What we are having trouble finding is if our smoker goes to a low enough temp to low smoke getting the final step of the smoked bacon process complete. We have read temps ranging from 86 degrees to 120 degrees. 

Any help or suggestions would be appreciated.


----------



## drunkenmeatfist (Jul 9, 2019)

I also wanted to start making my own bacon so last week I started this recipe. I smoked it yesterday. I chose to use my Pit Boss since it could hold lower temps, but the lowest it got was 175. 

http://playingwithfireandsmoke.blogspot.com/2002/10/lynnes-breakfast-bacon.html


----------



## SmokinVOLfan (Jul 9, 2019)

I cold smoke all of my bacon after it is cured. Check out the AMNPS pellet tray. Sit it in your smoker...don't even have to turn the smoker on and get about 11 hours of steady smoke out of it.
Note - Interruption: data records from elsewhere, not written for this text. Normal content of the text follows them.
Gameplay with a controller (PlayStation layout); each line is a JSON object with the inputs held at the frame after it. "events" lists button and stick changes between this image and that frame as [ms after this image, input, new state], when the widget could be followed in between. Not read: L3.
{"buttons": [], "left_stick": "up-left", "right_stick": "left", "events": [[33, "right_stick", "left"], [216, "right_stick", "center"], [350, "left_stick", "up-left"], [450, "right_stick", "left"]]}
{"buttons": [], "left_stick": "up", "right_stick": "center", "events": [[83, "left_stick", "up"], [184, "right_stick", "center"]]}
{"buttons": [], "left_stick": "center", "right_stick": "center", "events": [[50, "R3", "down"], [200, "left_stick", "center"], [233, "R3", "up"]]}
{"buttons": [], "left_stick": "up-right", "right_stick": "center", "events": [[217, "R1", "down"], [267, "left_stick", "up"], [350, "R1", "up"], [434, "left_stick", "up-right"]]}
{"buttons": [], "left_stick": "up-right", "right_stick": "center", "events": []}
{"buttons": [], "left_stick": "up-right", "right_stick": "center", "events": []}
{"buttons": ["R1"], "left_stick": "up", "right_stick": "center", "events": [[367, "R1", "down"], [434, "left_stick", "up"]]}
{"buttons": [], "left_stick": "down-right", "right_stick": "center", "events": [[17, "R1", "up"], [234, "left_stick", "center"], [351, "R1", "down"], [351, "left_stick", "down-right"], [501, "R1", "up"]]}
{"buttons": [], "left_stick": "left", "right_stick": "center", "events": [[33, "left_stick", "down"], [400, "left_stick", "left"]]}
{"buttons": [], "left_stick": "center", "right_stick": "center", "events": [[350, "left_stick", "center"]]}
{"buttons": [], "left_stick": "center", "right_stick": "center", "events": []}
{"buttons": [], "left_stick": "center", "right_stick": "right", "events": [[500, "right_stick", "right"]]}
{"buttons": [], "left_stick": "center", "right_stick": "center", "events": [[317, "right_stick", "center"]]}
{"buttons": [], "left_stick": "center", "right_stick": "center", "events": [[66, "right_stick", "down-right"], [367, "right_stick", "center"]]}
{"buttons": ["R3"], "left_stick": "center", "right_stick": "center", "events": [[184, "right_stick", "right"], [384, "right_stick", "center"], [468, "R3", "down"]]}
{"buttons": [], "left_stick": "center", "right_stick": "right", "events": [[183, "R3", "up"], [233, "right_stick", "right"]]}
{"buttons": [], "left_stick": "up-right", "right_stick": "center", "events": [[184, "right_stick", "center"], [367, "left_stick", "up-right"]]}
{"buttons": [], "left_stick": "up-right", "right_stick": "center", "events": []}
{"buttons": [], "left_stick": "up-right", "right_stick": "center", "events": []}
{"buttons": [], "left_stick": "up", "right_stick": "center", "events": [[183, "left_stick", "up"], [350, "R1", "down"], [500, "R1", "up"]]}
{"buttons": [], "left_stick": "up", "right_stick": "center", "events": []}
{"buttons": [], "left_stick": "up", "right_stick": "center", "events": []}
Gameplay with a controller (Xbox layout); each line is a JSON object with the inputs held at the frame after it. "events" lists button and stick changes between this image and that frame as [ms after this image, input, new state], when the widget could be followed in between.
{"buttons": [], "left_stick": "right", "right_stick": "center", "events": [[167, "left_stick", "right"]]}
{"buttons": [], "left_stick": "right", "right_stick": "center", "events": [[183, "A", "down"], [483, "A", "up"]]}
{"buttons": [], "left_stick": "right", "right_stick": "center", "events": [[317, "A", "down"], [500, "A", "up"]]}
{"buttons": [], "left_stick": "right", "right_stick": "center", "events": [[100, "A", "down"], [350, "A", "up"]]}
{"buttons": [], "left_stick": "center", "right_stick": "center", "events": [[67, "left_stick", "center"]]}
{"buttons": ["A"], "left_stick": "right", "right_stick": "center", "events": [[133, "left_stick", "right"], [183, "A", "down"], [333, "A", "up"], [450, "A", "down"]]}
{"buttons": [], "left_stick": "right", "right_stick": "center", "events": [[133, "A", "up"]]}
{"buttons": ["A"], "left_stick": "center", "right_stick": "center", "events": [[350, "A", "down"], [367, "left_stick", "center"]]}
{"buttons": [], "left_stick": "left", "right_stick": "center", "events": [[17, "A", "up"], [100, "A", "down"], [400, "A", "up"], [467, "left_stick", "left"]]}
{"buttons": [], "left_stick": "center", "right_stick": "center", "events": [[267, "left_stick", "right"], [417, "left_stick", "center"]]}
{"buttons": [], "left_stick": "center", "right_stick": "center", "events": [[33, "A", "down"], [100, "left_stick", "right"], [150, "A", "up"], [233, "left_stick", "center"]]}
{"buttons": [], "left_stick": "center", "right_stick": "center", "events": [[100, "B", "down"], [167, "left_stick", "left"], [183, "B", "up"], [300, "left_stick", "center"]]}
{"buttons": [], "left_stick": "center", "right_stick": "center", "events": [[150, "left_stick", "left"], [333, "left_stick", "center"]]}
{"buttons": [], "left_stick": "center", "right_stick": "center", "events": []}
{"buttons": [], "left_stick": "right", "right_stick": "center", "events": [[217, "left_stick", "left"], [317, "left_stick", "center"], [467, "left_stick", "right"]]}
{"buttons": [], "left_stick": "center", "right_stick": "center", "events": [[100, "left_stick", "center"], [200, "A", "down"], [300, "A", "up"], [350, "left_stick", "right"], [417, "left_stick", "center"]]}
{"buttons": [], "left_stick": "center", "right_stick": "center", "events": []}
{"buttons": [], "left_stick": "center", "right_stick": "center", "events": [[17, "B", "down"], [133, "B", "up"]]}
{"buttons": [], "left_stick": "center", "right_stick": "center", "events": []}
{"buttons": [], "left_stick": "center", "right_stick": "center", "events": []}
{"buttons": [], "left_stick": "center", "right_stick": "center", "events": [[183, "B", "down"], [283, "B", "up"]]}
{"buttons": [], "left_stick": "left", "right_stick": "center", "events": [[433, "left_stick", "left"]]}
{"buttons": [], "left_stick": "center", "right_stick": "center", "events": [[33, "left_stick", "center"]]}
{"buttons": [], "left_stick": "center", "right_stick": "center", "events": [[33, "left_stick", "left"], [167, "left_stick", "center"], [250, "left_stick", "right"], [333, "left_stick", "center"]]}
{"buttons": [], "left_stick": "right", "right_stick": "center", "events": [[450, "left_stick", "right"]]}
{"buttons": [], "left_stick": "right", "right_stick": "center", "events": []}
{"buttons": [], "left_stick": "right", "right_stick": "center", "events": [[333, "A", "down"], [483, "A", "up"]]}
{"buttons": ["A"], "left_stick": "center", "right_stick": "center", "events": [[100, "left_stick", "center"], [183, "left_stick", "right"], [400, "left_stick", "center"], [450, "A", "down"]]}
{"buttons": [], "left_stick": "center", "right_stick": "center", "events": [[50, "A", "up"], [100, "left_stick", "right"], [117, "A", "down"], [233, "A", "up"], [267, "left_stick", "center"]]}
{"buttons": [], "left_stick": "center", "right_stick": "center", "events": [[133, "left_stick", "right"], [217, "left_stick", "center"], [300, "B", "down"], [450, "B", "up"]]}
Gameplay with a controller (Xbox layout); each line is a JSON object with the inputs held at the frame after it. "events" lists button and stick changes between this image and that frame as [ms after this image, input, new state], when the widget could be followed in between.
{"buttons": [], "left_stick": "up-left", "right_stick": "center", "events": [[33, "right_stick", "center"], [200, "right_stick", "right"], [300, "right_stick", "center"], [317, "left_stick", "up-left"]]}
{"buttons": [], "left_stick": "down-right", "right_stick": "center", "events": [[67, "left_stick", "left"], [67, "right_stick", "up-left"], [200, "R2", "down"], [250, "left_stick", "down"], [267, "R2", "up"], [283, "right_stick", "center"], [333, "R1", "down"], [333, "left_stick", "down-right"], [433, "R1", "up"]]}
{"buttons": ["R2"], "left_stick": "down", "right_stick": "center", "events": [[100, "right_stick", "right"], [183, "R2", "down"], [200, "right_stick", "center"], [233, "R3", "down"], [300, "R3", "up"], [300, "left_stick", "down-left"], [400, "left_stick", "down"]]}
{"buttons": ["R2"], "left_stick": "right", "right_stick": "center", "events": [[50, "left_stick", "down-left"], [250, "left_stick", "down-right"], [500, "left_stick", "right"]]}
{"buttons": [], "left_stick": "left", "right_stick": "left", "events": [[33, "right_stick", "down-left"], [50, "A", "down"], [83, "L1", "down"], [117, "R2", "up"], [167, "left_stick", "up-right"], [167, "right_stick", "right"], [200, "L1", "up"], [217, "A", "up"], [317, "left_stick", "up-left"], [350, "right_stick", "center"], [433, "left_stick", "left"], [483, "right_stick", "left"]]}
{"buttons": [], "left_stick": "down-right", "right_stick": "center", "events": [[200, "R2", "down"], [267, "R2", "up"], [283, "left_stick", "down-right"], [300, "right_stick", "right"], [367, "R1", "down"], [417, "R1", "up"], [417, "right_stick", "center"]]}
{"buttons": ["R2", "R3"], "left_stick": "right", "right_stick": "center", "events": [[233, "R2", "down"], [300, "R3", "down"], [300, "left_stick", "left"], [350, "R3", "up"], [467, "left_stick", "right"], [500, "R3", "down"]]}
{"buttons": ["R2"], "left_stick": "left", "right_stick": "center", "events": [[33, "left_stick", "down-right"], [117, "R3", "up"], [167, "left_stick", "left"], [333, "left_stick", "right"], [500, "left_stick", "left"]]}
Here's a pic some I have going in my smoke vault with the AMNPS tray rolling with apple pellets.


----------



## JC in GB (Jul 9, 2019)

I hot smoke my bacon at 190 - 200 degrees F and have gotten great product with no issues.  As with all things BBQ, you need to ignore what others consider a success and concentrate on what you want the finished product to be. 

I use Disco's dry brine, hot smoked, bacon recipe most of the time.  It gives great flavor and is a simple and straight forward approach.

As far as flavorings go, I would try at least one slab of sugar/salt/cure bacon before experimenting with flavors.

My $0.02....

JC


----------



## OldFartFarmer (Jul 9, 2019)

you have a link to Disco's dry brine method ?


----------



## BigW. (Jul 9, 2019)

Here you go...and then some.

https://www.smokingmeatforums.com/threads/discos-posts.282215/#post-1902558


----------



## zwiller (Jul 9, 2019)

Welcome!

So many ways to make bacon and so little time.  +1 to Bear's and Disco's bacon threads.  Also check out Pop's brine: no need to use math or scale.  I found this a bit easier in the beginning.  I prefer mine cold smoked a long time (24hrs).  Hopefully you see it in your research but the common cure rate is 1/4" per day thickness.


----------



## Bearcarver (Jul 9, 2019)

Oursmokinghobby said:


> i have spent the past couple hours researching the forum about bacon.... hoping to prevent any costly mistakes with our first try.
> 
> We have a Smoke Hallow 38202G Vertical.
> 
> ...




That recipe you followed was not curing long enough---4 or 5 days is too short.
Depending on how thick your Belly is, it should cure for 8 to 14 days.
If you want to use Tender Quick, and you can get temps between 100° and 130°, then the following Step by Step should be your "Huckleberry".
It shows you everything you need to know:
*Bacon (Extra Smoky)*


Bear


----------



## bill ace 350 (Jul 9, 2019)

Check out Pop's Brine.  easy, nearly foolproof for bacon.


----------



## daveomak (Jul 9, 2019)

Purchase a needle valve and install it between the regulator and burner...  That will allow for a reduced propane flow and cooler temps in the smoker....  
Then modify your burner to handle the lower propane flow...  
You can plug up to ~75% of the holes....


----------



## rexster314 (Jul 9, 2019)

Use this calculator and with Cure #1. Digging Dog Calculator. You'll never go wrong and easy to figure different weights of pork belly. I also use it for figuring cure for canadian bacon. I don't have room for Pop's brine, although I have used it a couple of times for pork butt/buckboard bacon. Follow the amounts religiously and you can add whatever else seasonings you want. Bellies will be ready in 7 days, or you can go longer. My ratio is perfect as I don't have to rinse them for excess salt. I do close to 200 pounds of pork bellies each month this way, then cold smoke in my MES 40" smokers using the AMAZEN smoking tubes.


----------



## chopsaw (Jul 9, 2019)

JC in GB said:


> you need to ignore what others consider a success and concentrate on what you want the finished product to be.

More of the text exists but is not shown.